> [YOUR TASK]: Filter the material below down to the lines containing the word "shows".

> [RECORDS TO USE]:
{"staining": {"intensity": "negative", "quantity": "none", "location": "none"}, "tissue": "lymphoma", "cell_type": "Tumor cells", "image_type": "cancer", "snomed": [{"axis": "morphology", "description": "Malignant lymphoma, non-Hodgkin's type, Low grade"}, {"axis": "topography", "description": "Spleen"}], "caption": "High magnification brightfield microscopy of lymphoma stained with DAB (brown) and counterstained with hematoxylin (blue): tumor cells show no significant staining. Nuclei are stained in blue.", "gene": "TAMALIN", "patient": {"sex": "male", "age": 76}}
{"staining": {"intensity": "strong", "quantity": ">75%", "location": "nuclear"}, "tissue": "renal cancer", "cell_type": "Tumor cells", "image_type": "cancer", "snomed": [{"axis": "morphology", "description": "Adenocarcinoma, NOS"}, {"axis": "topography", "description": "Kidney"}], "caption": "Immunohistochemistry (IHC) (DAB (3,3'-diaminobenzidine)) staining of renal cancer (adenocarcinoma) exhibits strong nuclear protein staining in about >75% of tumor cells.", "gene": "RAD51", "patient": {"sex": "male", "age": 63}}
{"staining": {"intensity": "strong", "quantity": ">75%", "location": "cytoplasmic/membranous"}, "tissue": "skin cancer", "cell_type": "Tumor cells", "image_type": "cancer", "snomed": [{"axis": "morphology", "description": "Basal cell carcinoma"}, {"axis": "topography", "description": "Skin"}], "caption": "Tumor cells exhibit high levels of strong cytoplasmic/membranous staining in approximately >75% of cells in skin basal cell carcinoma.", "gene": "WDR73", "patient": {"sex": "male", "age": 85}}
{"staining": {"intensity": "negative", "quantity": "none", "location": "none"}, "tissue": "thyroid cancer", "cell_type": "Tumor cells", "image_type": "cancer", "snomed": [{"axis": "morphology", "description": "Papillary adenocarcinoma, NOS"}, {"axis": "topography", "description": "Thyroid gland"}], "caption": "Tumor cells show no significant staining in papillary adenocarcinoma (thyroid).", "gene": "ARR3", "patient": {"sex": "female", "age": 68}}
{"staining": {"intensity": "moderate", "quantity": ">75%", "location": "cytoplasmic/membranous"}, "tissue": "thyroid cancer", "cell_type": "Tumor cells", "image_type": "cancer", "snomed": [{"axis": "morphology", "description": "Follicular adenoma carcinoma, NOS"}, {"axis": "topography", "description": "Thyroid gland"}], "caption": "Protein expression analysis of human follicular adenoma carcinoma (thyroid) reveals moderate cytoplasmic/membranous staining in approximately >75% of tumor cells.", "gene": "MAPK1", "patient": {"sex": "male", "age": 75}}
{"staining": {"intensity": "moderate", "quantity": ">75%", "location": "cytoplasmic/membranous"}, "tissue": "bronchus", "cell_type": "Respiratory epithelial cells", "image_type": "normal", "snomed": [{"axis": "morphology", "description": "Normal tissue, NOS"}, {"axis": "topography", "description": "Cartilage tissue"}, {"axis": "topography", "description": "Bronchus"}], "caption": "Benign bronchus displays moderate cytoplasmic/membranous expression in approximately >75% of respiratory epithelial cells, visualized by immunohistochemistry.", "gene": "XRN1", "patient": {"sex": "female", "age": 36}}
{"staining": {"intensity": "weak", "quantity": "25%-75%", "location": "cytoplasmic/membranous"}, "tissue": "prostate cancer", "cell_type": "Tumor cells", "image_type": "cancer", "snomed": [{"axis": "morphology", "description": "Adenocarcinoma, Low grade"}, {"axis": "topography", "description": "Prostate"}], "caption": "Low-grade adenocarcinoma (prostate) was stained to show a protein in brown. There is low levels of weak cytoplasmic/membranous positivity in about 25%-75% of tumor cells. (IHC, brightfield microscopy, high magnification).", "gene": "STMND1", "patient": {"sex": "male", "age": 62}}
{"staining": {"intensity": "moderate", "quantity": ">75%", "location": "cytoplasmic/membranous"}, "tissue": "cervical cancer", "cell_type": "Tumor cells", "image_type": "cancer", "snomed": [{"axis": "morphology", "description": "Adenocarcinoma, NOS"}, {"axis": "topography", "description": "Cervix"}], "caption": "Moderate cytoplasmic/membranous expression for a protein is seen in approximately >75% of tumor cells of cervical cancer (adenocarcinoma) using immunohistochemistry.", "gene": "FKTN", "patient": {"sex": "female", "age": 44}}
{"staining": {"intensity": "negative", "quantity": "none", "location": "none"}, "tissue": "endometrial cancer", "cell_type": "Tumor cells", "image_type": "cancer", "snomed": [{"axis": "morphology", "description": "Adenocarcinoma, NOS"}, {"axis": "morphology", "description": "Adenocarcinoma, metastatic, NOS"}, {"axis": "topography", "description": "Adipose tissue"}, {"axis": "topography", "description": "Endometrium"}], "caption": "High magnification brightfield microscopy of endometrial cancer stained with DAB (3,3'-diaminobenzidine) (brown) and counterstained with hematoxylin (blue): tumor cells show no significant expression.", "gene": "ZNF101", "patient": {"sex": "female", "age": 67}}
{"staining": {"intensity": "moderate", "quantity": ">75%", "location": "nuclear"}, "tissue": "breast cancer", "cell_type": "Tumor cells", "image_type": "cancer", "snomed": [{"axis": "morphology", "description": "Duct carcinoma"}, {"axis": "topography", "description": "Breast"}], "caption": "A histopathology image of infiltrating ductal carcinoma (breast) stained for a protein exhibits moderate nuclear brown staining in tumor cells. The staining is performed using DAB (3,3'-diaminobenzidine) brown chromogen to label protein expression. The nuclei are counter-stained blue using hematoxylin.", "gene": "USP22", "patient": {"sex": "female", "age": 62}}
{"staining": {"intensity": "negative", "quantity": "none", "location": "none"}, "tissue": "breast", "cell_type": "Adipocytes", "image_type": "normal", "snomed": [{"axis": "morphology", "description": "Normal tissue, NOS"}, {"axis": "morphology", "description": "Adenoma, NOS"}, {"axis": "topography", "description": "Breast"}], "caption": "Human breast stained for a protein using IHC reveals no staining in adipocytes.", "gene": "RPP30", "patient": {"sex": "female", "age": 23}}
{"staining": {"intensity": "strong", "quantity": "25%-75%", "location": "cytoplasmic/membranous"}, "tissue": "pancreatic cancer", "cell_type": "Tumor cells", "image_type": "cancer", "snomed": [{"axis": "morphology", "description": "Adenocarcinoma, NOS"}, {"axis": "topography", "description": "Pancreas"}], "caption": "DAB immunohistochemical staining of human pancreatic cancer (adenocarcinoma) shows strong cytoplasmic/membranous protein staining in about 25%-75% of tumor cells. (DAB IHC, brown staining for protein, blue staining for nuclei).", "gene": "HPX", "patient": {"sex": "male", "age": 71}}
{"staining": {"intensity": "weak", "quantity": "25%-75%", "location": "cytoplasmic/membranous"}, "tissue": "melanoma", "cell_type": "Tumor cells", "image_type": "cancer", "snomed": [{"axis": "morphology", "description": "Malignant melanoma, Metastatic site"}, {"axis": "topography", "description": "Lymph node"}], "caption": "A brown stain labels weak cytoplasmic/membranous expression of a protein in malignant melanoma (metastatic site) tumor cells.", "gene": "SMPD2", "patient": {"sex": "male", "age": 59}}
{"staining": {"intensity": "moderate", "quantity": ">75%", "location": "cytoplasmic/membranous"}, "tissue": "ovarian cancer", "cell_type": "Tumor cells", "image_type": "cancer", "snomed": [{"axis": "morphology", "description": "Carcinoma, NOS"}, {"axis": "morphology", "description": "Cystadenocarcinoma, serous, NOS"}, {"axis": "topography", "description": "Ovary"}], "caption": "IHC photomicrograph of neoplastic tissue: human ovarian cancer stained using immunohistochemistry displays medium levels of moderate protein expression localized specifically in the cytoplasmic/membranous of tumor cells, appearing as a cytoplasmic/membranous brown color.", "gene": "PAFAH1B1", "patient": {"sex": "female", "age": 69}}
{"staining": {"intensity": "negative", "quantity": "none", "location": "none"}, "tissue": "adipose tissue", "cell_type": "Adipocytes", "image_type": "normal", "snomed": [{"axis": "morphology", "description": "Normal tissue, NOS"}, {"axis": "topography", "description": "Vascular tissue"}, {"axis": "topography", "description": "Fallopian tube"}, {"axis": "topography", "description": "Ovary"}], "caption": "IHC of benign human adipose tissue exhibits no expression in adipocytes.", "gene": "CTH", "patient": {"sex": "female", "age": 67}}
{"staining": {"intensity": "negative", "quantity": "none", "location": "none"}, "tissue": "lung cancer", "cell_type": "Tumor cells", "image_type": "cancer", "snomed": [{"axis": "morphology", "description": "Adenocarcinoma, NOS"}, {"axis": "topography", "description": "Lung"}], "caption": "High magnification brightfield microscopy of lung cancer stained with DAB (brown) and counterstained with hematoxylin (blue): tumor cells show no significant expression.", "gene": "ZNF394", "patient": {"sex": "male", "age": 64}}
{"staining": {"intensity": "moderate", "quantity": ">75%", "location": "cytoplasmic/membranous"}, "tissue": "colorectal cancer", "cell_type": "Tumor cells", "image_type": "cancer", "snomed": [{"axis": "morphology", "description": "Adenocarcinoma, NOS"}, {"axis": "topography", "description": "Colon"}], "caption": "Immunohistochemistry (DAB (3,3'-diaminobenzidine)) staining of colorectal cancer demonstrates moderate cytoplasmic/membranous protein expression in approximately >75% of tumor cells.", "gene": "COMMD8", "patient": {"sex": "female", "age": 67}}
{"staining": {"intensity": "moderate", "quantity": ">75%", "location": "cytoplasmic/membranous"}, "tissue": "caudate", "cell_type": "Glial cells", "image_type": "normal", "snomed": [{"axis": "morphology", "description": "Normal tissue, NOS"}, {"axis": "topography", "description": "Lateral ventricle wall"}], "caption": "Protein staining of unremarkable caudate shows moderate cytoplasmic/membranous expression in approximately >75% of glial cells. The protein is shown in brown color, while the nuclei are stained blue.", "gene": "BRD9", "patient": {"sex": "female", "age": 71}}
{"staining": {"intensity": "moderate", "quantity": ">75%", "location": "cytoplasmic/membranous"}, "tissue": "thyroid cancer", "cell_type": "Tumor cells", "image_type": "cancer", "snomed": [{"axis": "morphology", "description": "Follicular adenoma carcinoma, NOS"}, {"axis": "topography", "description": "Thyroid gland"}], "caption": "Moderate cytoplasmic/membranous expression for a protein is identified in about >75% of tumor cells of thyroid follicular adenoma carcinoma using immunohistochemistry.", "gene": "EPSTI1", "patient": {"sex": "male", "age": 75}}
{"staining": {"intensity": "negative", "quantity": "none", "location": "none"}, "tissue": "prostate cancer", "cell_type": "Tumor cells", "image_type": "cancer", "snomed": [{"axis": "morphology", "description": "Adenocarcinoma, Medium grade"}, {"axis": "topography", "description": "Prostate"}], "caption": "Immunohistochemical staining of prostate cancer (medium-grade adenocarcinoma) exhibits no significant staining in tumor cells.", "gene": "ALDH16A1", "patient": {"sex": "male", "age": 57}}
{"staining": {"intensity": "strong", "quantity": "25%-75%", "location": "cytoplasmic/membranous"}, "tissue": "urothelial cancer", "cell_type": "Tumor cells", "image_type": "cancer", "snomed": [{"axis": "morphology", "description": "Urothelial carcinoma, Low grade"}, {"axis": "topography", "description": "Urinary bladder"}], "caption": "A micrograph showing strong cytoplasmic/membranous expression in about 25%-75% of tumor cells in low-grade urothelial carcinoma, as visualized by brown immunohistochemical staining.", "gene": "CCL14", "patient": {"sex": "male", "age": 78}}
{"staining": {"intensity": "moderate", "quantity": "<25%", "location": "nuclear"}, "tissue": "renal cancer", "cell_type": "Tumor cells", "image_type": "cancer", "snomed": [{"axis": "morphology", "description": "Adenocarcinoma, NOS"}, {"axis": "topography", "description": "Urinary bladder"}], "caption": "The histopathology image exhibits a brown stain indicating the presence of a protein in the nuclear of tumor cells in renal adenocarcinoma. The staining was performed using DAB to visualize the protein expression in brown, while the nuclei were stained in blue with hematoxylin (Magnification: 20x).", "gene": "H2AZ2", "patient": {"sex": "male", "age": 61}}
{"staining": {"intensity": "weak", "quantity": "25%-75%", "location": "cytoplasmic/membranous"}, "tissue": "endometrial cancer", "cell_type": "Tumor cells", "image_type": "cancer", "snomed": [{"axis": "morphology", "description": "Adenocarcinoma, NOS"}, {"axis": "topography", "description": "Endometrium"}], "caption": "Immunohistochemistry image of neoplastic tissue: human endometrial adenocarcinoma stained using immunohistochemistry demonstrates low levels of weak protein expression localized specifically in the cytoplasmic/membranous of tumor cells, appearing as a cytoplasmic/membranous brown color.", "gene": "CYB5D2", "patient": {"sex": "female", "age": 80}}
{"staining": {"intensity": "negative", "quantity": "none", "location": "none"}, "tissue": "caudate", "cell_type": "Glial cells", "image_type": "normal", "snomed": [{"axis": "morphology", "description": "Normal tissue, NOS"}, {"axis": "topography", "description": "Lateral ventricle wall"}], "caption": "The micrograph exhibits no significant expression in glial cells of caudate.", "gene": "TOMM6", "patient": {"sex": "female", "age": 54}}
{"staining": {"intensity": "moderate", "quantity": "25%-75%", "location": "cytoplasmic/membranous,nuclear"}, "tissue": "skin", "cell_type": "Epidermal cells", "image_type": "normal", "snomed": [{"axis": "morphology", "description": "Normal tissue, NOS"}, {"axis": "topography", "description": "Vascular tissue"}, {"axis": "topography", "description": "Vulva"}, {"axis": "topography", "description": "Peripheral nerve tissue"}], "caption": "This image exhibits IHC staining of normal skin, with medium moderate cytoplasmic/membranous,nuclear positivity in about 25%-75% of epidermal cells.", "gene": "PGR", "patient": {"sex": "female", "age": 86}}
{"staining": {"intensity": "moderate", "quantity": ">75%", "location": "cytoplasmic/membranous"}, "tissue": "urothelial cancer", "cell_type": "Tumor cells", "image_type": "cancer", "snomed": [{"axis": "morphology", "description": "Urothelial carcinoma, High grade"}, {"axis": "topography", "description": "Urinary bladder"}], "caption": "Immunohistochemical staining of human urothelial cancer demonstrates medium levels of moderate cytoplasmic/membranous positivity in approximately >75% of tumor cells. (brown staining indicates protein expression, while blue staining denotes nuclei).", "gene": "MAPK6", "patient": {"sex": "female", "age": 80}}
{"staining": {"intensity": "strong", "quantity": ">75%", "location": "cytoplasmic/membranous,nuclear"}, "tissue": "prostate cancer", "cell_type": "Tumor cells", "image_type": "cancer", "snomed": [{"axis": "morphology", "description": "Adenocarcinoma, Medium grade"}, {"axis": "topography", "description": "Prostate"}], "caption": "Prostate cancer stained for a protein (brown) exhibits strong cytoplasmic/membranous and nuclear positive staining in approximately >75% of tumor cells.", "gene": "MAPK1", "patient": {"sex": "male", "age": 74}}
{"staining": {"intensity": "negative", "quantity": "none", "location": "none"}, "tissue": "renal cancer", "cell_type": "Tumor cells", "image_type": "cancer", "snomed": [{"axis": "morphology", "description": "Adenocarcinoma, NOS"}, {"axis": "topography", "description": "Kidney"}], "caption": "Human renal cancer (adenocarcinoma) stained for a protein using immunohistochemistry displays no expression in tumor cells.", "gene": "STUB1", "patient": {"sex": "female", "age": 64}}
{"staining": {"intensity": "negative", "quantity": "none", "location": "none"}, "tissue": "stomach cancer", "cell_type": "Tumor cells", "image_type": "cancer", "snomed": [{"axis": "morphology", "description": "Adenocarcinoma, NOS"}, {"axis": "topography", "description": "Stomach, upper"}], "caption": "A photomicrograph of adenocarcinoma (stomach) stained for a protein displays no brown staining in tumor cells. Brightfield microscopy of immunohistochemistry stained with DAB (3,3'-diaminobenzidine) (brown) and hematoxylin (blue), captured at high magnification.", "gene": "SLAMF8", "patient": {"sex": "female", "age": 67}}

> [ANSWER SECTION]:
{"staining": {"intensity": "strong", "quantity": "25%-75%", "location": "cytoplasmic/membranous"}, "tissue": "pancreatic cancer", "cell_type": "Tumor cells", "image_type": "cancer", "snomed": [{"axis": "morphology", "description": "Adenocarcinoma, NOS"}, {"axis": "topography", "description": "Pancreas"}], "caption": "DAB immunohistochemical staining of human pancreatic cancer (adenocarcinoma) shows strong cytoplasmic/membranous protein staining in about 25%-75% of tumor cells. (DAB IHC, brown staining for protein, blue staining for nuclei).", "gene": "HPX", "patient": {"sex": "male", "age": 71}}
{"staining": {"intensity": "moderate", "quantity": ">75%", "location": "cytoplasmic/membranous"}, "tissue": "caudate", "cell_type": "Glial cells", "image_type": "normal", "snomed": [{"axis": "morphology", "description": "Normal tissue, NOS"}, {"axis": "topography", "description": "Lateral ventricle wall"}], "caption": "Protein staining of unremarkable caudate shows moderate cytoplasmic/membranous expression in approximately >75% of glial cells. The protein is shown in brown color, while the nuclei are stained blue.", "gene": "BRD9", "patient": {"sex": "female", "age": 71}}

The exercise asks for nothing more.